→ **Job**: Please report how many lines of the listing hold the word "Media". Add nothing to the number.

→ **Records shown**:
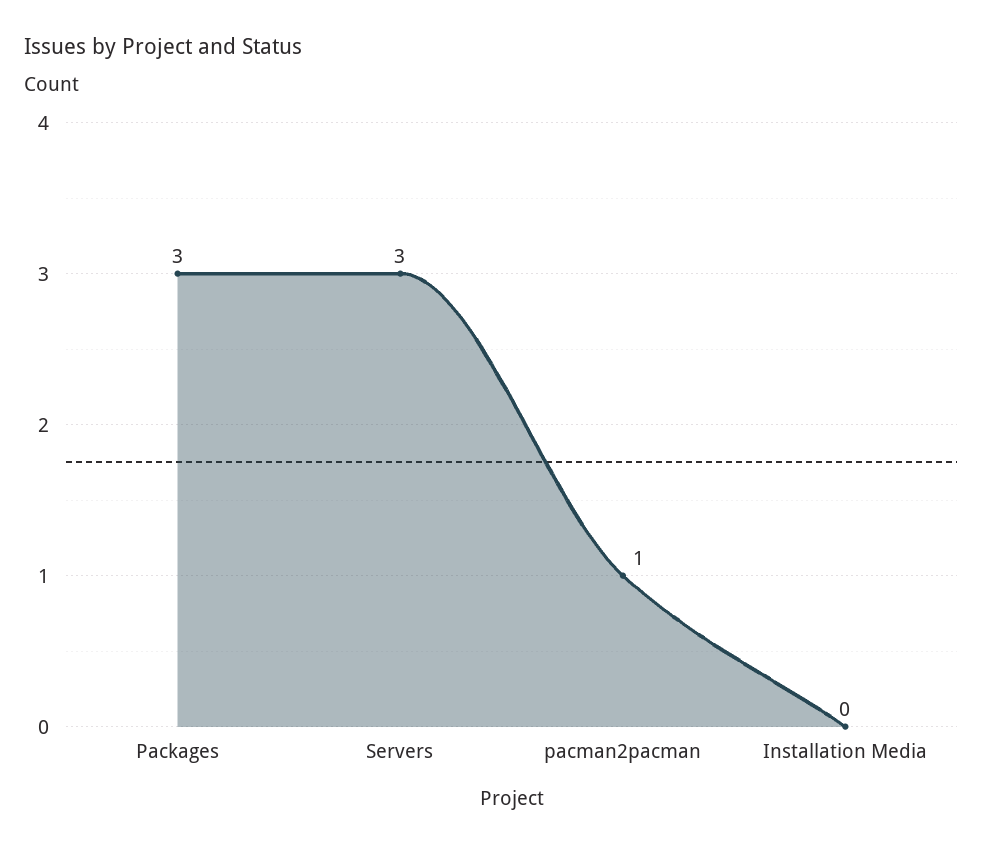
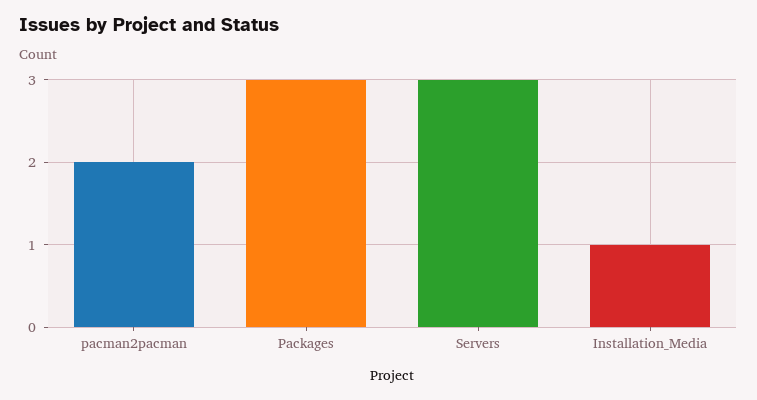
  {
    "Packages": 3,
    "Servers": 3,
-   "pacman2pacman": 1,
+   "pacman2pacman": 2,
-   "Installation Media": 0
+   "Installation Media": 1
  }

→ **Completed exercise**: 2